I may sound like a nihilist, but I'd like to think myself more as a realist and, as insane as it may sound, a naturalist. You can't battle the nature and what's it trying to do. If you do, one day she's just going decide "aw, sod it, let's just start over" and hit us with something that makes the Black Death look like a seasonal flu. You know, unless we've some other way managed to get our head count back to numbers it can maintain.

But I better stop ranting, since I'm going royally off-topic here. Hmm, or is it topic progression? Your call.


In any case, the bottom line is, if you don't eat meat because it has no appeal, that's reasonable. But if you try to stop eating meat because you want to become a vegetarian... then you're a fool in my book. Sorry for putting it so harshly.
 

Mickiana

Well-known member
Eating meat is a moral and a nutritional issue. The dispatching of life is so coldly and mechanically organised for our convenience, we don't really know what is going on. I've seen first hand the kill room of one of the southern hemisphere's largest abattoirs and it is confronting. It is sickening and frightening. But I was eating meat the next day. I'm right into webering and it is now a luxurious art I practise.

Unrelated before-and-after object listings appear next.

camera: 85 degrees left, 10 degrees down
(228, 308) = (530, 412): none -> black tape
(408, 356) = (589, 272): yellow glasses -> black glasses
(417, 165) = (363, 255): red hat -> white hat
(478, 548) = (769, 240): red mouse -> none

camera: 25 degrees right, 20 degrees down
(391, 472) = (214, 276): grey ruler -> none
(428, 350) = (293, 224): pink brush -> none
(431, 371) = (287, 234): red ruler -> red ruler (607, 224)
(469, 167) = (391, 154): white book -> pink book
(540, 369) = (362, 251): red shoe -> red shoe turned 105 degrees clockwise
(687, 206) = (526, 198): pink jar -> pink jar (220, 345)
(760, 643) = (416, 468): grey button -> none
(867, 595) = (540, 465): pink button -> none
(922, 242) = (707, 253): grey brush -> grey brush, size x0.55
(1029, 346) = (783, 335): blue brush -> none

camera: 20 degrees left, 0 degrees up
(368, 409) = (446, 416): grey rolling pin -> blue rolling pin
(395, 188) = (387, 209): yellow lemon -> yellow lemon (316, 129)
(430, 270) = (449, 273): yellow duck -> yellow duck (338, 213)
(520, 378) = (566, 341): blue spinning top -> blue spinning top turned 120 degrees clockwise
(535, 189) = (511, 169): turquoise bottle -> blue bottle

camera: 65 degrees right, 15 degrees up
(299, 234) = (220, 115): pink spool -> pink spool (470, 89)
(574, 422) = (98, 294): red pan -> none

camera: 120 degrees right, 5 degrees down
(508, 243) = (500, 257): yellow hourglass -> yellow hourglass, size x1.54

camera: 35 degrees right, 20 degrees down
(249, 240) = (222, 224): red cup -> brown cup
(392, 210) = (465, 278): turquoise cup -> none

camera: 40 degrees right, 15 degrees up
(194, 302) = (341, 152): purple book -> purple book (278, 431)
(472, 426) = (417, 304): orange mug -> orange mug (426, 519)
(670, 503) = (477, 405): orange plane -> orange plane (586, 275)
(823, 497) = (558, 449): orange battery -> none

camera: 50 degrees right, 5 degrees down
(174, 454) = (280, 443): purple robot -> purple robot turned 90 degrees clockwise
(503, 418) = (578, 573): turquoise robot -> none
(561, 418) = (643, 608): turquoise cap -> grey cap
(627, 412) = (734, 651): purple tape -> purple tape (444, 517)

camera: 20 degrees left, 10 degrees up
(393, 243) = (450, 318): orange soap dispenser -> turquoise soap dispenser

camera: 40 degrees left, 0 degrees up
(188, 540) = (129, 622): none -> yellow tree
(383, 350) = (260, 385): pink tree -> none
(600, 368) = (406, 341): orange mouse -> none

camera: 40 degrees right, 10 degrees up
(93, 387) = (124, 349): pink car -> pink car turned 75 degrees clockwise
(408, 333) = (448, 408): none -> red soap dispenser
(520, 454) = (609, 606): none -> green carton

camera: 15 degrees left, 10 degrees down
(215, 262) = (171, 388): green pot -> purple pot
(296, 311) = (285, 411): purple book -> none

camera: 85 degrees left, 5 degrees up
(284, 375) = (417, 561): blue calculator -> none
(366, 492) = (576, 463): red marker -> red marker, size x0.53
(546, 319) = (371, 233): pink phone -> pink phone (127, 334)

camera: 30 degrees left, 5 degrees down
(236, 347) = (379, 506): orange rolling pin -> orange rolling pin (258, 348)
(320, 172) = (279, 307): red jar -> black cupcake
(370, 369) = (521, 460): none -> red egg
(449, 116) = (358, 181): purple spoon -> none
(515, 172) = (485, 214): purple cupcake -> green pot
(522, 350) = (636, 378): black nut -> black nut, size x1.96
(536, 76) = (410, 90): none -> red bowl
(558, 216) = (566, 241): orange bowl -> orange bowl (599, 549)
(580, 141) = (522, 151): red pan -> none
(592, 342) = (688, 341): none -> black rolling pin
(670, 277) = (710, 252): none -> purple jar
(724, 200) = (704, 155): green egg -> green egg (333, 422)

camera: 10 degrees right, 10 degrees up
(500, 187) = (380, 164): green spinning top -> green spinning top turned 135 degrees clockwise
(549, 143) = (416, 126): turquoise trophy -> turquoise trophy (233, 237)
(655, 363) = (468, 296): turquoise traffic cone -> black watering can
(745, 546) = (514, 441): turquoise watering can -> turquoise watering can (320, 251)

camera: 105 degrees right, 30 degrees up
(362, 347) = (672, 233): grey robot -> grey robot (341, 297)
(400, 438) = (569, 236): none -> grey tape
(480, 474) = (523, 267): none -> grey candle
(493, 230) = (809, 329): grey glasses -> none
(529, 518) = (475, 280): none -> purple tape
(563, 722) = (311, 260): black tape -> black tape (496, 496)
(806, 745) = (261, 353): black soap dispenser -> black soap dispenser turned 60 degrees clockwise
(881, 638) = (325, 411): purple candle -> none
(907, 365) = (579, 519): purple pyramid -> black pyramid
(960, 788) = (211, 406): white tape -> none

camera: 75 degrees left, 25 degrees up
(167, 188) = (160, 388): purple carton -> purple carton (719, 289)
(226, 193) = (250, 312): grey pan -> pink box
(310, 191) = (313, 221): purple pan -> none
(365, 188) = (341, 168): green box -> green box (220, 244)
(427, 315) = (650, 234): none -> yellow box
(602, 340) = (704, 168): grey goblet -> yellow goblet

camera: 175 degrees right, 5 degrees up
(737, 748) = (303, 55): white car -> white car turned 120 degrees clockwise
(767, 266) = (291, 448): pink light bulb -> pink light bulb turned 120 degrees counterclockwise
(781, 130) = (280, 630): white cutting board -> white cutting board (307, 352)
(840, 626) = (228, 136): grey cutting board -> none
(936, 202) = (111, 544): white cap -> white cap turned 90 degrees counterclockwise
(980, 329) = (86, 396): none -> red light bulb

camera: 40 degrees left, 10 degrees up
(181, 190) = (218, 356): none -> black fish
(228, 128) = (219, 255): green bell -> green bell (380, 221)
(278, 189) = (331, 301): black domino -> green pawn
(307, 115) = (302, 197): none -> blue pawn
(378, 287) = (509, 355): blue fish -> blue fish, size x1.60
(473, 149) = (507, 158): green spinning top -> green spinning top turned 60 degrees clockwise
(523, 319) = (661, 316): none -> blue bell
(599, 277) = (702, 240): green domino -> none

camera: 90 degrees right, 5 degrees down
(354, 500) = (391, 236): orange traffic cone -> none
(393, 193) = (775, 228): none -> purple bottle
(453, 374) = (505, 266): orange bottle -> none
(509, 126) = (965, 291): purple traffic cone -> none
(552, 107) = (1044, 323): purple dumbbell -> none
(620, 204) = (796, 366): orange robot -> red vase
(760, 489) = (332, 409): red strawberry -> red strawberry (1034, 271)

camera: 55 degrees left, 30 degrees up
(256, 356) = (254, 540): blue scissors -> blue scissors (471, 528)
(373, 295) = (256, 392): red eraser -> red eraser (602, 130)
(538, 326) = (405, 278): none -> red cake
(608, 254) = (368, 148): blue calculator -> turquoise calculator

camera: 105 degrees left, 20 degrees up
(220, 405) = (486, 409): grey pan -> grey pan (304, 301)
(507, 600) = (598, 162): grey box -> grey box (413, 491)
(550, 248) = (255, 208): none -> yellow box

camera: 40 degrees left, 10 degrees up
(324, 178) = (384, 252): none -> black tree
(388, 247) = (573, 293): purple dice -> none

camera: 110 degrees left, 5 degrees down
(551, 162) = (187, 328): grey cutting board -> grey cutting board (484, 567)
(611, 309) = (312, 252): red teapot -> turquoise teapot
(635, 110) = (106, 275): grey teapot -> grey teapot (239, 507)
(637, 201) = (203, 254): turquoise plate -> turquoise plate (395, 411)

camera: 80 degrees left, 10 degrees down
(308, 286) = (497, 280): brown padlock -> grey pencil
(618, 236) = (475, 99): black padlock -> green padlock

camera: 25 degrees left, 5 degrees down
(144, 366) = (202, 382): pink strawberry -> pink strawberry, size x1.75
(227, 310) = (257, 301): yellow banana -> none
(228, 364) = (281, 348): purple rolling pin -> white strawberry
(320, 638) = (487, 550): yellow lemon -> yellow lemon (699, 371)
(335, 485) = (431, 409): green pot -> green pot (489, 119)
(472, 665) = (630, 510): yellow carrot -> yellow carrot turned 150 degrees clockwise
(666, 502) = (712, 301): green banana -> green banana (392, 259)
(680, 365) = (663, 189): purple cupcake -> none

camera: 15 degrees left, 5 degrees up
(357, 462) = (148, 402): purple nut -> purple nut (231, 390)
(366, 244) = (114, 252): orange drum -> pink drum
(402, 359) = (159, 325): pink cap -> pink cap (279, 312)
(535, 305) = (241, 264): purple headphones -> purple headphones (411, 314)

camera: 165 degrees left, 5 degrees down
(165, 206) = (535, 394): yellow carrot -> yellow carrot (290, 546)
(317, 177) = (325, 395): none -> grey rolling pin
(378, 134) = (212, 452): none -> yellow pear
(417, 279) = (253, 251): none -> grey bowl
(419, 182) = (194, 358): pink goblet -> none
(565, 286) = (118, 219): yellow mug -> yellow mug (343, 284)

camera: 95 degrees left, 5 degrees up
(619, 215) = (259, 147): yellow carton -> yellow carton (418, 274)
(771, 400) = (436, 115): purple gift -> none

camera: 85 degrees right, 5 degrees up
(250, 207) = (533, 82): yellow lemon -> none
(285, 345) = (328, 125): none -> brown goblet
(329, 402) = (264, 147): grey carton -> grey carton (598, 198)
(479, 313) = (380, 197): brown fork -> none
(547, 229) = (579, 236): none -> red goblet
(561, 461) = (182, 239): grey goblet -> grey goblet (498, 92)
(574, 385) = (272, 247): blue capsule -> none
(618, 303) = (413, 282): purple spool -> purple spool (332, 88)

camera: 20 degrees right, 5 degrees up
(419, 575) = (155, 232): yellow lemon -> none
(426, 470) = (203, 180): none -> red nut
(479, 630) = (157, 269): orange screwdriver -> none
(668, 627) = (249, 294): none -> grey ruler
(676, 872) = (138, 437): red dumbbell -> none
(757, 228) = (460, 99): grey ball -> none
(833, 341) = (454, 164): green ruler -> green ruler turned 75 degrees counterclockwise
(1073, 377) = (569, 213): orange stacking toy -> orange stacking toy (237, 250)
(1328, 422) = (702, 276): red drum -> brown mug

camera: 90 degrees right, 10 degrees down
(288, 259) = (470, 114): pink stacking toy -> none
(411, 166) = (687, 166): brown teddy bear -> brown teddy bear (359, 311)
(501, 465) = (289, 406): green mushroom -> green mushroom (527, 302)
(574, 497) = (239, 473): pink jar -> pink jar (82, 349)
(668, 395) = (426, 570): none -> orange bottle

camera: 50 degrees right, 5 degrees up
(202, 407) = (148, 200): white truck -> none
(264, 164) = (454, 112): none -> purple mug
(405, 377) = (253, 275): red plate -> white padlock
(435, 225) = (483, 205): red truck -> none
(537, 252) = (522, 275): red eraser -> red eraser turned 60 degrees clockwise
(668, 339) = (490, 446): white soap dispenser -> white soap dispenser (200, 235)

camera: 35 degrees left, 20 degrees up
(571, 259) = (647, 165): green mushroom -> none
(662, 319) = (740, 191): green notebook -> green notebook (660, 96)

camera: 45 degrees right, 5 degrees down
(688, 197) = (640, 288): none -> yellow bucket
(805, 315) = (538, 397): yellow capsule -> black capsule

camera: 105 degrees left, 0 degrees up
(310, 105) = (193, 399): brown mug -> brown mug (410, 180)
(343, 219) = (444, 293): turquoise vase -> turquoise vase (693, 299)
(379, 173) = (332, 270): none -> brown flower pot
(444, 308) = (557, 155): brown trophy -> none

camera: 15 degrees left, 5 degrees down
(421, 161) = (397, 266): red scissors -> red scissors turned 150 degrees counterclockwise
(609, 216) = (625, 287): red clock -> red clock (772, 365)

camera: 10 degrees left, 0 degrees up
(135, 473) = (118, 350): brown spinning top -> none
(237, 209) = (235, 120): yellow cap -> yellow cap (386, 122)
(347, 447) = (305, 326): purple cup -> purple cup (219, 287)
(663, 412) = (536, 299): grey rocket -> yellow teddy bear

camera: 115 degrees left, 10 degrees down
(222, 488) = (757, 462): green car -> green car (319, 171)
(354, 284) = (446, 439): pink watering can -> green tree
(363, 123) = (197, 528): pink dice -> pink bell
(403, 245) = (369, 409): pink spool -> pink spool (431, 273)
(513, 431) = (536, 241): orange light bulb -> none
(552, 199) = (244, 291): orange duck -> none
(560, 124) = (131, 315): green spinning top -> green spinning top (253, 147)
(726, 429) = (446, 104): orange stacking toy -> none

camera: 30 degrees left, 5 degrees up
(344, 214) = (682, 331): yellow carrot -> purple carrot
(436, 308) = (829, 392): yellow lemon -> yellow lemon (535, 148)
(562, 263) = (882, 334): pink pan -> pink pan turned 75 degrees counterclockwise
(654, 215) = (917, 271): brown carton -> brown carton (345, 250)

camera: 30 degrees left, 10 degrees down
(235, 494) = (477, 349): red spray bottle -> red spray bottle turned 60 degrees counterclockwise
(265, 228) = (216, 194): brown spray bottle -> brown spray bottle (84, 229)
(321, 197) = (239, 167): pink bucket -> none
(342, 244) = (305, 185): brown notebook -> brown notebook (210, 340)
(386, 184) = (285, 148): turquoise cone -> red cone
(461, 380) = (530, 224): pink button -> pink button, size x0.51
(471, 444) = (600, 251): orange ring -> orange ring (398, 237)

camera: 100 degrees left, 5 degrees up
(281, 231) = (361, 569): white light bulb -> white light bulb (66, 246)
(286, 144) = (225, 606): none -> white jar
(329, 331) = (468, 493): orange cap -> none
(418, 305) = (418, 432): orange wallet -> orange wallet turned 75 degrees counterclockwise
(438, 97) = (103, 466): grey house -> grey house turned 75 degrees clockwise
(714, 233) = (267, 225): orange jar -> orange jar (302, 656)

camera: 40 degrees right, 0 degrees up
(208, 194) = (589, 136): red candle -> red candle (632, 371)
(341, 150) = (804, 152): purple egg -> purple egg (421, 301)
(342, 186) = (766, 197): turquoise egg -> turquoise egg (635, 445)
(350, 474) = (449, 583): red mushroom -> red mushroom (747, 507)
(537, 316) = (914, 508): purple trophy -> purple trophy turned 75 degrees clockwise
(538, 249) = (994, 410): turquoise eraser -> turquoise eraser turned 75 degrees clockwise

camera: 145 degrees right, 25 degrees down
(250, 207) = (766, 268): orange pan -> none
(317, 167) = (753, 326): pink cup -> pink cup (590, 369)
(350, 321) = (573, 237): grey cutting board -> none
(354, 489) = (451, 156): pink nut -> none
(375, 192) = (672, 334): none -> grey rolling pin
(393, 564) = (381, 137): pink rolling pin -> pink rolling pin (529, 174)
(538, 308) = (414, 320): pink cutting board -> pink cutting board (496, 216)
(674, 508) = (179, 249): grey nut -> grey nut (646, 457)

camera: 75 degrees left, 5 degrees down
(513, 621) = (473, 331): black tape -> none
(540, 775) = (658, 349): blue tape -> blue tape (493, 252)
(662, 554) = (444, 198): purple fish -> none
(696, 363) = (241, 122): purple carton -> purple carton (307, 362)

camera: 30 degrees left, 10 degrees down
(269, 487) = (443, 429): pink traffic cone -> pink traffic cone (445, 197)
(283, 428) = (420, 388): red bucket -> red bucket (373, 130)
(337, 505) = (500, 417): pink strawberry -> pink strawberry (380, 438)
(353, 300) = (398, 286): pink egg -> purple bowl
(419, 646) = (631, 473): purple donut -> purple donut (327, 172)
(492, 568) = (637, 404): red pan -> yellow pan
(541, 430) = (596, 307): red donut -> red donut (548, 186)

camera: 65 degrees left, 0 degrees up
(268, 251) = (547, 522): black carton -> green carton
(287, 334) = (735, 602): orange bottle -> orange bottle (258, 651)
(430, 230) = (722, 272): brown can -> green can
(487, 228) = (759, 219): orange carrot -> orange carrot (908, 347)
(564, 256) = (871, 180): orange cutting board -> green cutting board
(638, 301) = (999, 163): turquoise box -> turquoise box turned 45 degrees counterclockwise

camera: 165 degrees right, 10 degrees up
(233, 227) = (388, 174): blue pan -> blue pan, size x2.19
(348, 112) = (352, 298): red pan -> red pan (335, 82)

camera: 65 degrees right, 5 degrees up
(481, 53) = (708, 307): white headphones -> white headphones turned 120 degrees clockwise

There's no doubt meat is a good source of nutrients and protein, but I think we eat too much of it. But then, the whole western diet is off track.

NB Big storm coming over. Must turn the computer off.
 

Montana Smith

Active member
Gear said:
Fish is a meat.

The words 'fish' and 'meat' have become distinct. I look on it as legs or no legs. I don't eat prawns or squid!

Finn said:
Personal preference, not a moral choice. That's something I can dig. I don't put stuff in my mouth either if it disgusts me.

That's what she said...

Finn said:
My jab was mostly aimed at those green souls who resort to herbivorism because they wish to do their part in "saving the world" or "get closer to the nature", while in fact, by denying our predatorous ancestry they're in fact detracting themselves from it.

Yes, we'd have to stop using milk and wool as well, as one of the major problems to the environment is methane from cattle and sheep (from both ends of the said ruminants).

Finn said:
But I better stop ranting, since I'm going royally off-topic here. Hmm, or is it topic progression? Your call.

It didn't take much to inject a bit of progress into this thread. It might, of course, evolve into recipe-exchanging, as opposed to what you're eating right now.
 

Finn

Moderator
Staff member
Mickiana said:
I've seen first hand the kill room of one of the southern hemisphere's largest abattoirs and it is confronting. It is sickening and frightening.
Indeed. And the more long-lasting solution to this atrocity is the mathematical "less humans eating less meat", not the moral "more humans eating less meat".